── Available records ──

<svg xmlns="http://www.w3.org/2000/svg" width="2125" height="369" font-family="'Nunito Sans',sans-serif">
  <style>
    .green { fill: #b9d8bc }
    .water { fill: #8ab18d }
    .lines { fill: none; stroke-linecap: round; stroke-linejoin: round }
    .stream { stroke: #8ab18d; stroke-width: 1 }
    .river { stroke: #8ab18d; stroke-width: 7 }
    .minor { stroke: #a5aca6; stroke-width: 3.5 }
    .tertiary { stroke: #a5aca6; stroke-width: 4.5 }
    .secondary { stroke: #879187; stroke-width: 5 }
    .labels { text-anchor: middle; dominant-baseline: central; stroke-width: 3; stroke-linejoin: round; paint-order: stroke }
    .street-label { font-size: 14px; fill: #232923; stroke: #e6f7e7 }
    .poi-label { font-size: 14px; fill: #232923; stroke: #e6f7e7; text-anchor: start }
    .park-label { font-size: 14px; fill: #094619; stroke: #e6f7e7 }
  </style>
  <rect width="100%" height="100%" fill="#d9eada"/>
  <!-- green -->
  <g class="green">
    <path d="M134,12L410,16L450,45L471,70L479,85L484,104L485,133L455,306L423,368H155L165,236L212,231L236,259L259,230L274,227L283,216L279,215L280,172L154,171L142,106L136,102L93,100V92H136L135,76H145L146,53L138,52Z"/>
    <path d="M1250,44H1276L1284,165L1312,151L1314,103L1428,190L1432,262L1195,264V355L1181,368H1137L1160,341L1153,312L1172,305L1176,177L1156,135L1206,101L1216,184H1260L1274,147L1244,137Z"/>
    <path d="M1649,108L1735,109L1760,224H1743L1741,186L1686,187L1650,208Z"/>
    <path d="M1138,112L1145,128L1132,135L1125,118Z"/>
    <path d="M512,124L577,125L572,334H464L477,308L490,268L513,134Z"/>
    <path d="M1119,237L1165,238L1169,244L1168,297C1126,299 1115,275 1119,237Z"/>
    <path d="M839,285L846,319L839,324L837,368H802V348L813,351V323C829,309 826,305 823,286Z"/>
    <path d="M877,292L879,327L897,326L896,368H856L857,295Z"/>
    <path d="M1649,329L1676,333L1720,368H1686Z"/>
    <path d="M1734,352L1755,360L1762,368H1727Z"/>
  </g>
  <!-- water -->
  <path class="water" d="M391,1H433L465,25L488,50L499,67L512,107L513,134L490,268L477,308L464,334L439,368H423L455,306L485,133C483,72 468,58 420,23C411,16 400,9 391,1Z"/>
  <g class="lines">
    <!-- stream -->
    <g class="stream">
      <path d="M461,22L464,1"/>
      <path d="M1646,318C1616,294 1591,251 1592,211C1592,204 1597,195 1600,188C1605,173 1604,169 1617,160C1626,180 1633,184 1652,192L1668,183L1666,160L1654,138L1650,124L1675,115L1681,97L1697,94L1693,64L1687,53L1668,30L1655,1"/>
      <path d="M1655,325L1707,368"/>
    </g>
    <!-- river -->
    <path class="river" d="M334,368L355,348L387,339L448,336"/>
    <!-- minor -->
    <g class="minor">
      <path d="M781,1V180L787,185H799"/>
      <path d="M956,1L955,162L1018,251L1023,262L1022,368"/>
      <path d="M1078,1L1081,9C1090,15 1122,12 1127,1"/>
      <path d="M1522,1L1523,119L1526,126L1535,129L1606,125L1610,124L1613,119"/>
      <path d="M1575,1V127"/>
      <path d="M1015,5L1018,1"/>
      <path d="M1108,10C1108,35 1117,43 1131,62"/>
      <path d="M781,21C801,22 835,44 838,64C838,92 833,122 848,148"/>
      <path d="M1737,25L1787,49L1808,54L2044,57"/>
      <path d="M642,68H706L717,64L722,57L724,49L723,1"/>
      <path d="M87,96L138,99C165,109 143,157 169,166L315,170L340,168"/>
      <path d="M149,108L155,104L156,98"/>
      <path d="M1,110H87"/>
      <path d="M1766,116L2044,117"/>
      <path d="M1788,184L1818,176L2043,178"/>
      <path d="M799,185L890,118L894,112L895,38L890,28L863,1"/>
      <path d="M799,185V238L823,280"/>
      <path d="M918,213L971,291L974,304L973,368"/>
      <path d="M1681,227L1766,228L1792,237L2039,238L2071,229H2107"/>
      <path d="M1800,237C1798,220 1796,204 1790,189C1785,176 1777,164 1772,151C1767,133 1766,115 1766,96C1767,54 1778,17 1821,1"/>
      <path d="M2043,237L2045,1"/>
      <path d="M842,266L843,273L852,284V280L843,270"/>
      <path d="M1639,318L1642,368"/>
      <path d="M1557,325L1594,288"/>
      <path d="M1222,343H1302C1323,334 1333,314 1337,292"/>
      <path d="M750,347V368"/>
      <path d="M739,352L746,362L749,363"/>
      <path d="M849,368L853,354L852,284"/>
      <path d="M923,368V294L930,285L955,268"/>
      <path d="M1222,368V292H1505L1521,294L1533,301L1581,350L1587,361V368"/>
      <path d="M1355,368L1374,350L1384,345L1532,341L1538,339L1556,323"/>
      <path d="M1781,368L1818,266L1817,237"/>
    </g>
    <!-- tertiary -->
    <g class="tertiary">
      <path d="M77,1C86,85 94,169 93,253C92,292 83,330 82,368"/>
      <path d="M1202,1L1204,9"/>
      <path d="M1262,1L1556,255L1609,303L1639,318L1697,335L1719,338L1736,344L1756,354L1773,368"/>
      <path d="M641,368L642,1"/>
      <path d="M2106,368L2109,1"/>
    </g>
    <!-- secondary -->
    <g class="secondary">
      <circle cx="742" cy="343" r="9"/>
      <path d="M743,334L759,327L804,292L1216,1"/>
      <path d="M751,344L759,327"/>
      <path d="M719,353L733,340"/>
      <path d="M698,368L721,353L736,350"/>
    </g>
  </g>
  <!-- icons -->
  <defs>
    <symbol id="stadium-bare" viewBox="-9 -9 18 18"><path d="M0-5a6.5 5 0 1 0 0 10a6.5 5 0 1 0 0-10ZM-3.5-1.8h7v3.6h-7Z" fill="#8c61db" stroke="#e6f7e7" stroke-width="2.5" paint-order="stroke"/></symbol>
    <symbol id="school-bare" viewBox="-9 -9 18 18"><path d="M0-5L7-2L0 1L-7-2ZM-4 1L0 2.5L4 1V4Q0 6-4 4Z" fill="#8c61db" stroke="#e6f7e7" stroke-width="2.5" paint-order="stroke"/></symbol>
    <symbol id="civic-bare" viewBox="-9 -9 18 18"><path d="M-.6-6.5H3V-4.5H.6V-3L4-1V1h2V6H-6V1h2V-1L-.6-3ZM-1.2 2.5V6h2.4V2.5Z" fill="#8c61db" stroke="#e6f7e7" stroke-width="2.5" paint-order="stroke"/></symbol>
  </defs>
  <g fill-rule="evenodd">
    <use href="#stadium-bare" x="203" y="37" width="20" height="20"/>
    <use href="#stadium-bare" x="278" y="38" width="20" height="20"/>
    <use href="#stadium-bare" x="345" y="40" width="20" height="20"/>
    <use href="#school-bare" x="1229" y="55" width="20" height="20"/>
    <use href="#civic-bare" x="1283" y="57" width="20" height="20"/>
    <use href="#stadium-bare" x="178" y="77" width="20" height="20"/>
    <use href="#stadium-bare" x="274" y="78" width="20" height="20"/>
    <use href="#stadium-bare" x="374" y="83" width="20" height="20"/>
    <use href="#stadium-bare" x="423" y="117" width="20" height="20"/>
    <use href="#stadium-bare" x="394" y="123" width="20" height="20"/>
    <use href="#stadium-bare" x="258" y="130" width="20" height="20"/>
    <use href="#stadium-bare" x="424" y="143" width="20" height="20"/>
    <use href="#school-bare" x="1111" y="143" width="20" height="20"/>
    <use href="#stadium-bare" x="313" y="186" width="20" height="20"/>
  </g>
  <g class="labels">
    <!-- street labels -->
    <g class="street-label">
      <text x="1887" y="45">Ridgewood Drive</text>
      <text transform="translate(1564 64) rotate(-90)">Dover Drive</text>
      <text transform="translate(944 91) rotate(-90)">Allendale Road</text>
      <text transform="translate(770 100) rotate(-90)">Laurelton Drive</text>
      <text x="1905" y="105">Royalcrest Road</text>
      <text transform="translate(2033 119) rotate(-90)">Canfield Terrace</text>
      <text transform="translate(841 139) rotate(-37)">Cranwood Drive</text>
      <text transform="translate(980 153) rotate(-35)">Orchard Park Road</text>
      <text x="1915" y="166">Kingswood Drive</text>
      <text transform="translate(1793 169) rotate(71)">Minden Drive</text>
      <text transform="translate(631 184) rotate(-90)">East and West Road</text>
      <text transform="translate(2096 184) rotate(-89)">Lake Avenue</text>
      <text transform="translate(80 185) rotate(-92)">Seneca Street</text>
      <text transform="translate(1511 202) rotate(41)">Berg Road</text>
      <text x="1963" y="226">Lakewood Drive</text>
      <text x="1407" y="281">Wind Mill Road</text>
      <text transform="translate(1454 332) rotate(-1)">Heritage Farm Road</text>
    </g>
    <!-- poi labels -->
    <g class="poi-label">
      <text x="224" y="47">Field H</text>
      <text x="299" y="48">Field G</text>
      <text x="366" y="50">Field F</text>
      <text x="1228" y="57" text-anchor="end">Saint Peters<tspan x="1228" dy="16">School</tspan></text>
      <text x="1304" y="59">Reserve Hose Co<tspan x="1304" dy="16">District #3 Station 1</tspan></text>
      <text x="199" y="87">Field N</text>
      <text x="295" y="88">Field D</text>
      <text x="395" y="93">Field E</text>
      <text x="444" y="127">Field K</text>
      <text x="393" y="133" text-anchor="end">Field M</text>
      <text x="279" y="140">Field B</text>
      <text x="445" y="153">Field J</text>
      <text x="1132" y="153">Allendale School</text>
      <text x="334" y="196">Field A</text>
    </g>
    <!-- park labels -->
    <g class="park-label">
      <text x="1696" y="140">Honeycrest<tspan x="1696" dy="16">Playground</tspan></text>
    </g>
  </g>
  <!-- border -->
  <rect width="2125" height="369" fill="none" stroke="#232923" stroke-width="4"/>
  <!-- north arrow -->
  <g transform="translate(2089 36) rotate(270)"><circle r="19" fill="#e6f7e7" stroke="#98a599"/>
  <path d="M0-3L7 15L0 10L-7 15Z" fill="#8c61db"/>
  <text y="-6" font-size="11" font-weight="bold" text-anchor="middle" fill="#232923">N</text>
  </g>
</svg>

───

- What you should do
Wherever the word "symbol" occurs in the data above, copy the line it sits in.

- Response for this exercise
    <symbol id="stadium-bare" viewBox="-9 -9 18 18"><path d="M0-5a6.5 5 0 1 0 0 10a6.5 5 0 1 0 0-10ZM-3.5-1.8h7v3.6h-7Z" fill="#8c61db" stroke="#e6f7e7" stroke-width="2.5" paint-order="stroke"/></symbol>
    <symbol id="school-bare" viewBox="-9 -9 18 18"><path d="M0-5L7-2L0 1L-7-2ZM-4 1L0 2.5L4 1V4Q0 6-4 4Z" fill="#8c61db" stroke="#e6f7e7" stroke-width="2.5" paint-order="stroke"/></symbol>
    <symbol id="civic-bare" viewBox="-9 -9 18 18"><path d="M-.6-6.5H3V-4.5H.6V-3L4-1V1h2V6H-6V1h2V-1L-.6-3ZM-1.2 2.5V6h2.4V2.5Z" fill="#8c61db" stroke="#e6f7e7" stroke-width="2.5" paint-order="stroke"/></symbol>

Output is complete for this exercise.